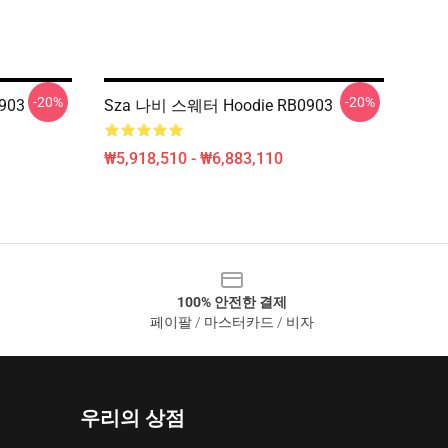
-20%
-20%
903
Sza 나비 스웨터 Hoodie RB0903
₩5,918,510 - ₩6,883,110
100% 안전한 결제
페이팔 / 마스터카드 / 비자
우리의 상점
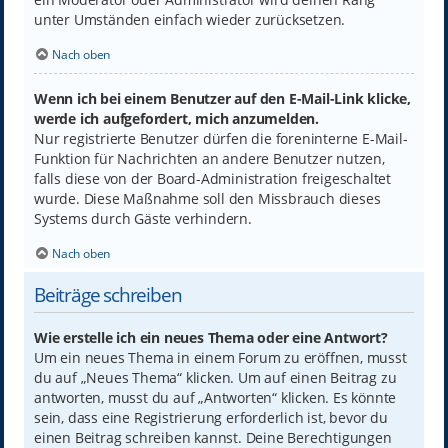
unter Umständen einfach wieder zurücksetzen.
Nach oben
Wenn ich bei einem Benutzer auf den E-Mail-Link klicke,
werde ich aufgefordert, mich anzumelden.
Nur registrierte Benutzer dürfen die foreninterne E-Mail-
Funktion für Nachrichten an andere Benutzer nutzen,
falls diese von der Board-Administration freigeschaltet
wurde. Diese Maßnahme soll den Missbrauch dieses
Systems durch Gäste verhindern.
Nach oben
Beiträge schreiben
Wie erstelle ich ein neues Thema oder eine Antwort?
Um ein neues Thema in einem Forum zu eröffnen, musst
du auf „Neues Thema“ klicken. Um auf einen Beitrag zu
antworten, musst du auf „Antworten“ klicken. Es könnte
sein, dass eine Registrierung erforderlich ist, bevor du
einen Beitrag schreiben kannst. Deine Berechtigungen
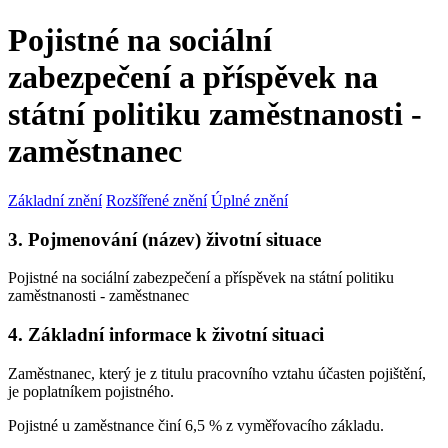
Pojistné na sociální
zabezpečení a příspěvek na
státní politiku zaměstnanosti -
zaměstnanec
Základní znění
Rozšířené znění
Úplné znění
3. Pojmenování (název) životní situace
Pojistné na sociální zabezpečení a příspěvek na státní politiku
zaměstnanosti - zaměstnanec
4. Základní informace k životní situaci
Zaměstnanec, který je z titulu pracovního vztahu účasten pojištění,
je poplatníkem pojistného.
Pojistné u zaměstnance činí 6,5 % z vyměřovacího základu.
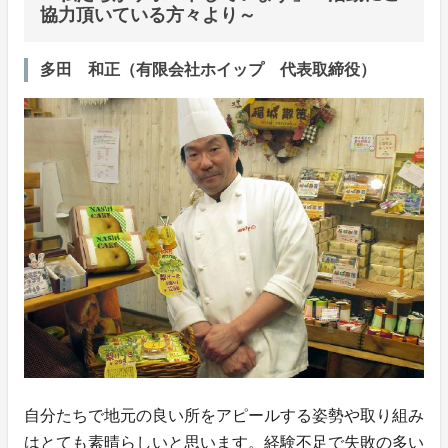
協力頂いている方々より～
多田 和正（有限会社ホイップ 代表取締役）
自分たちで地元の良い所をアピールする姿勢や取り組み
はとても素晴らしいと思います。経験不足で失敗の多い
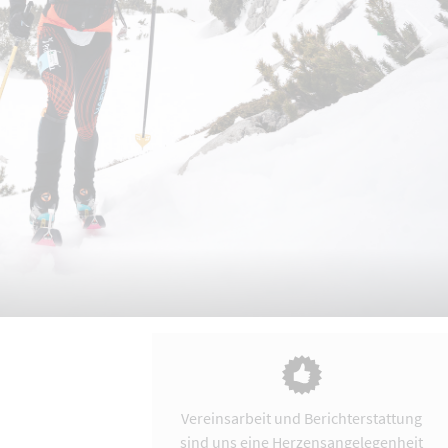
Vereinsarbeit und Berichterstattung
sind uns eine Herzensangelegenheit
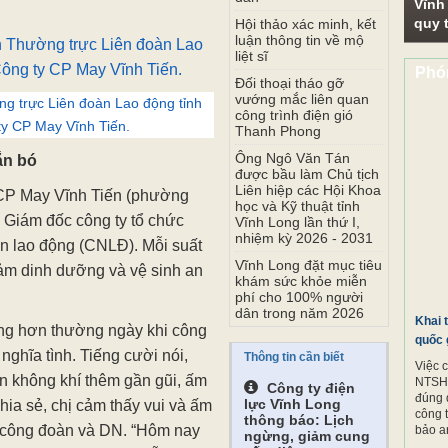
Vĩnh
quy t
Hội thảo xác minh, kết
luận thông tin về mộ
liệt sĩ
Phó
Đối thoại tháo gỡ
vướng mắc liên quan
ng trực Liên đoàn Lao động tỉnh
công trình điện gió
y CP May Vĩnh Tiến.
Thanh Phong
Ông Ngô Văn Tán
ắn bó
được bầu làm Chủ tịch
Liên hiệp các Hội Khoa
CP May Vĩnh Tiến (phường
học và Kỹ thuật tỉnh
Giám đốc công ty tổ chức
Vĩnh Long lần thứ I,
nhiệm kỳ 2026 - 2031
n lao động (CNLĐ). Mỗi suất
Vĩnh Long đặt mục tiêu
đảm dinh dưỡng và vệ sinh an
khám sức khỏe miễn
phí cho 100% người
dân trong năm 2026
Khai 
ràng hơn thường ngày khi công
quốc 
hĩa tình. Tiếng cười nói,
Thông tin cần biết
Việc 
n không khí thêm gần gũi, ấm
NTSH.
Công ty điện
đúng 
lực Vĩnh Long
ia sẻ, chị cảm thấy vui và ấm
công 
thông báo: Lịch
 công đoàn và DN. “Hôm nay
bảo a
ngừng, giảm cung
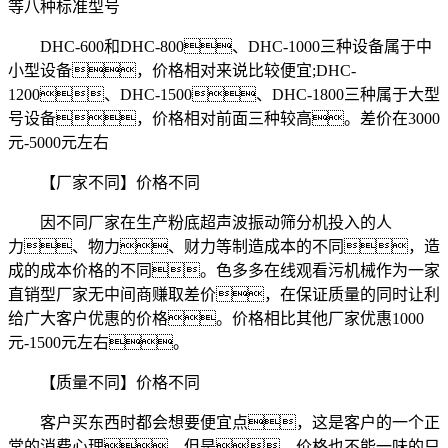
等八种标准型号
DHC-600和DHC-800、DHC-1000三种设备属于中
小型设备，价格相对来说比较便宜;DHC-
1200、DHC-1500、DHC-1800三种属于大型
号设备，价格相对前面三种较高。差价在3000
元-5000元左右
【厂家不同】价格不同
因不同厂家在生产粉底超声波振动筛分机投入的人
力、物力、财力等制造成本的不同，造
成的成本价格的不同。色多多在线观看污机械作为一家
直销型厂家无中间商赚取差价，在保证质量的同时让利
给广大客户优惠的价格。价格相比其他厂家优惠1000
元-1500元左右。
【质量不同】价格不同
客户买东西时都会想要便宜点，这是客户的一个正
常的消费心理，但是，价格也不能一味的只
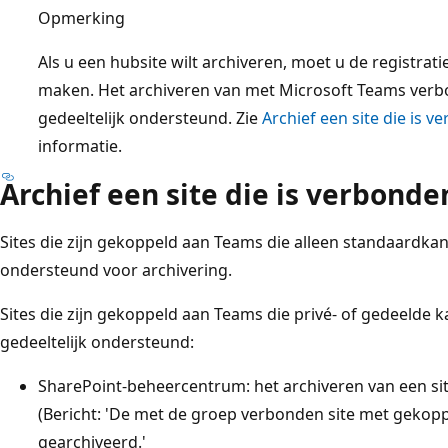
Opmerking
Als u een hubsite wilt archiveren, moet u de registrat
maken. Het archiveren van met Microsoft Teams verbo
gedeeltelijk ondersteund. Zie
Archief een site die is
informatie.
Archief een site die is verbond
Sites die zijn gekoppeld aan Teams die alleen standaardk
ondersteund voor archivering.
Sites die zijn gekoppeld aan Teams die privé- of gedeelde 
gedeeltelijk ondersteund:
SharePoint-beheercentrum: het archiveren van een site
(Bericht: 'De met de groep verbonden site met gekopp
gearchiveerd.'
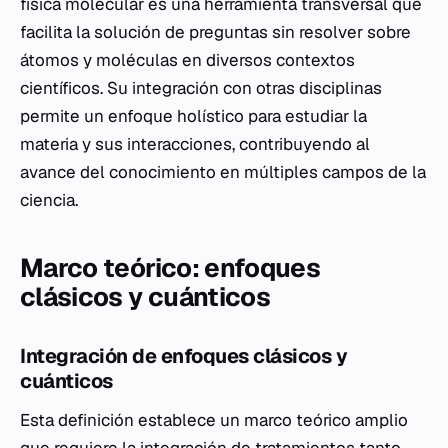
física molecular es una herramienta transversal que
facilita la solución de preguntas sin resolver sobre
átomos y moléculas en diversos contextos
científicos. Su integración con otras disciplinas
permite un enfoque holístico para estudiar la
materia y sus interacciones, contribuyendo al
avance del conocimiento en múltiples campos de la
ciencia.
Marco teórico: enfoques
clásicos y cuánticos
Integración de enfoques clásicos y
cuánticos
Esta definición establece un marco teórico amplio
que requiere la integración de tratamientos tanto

· · · · · · ·

Which of the lines above carry the string "enfoques"? Copy every one.

Marco teórico: enfoques
Integración de enfoques clásicos y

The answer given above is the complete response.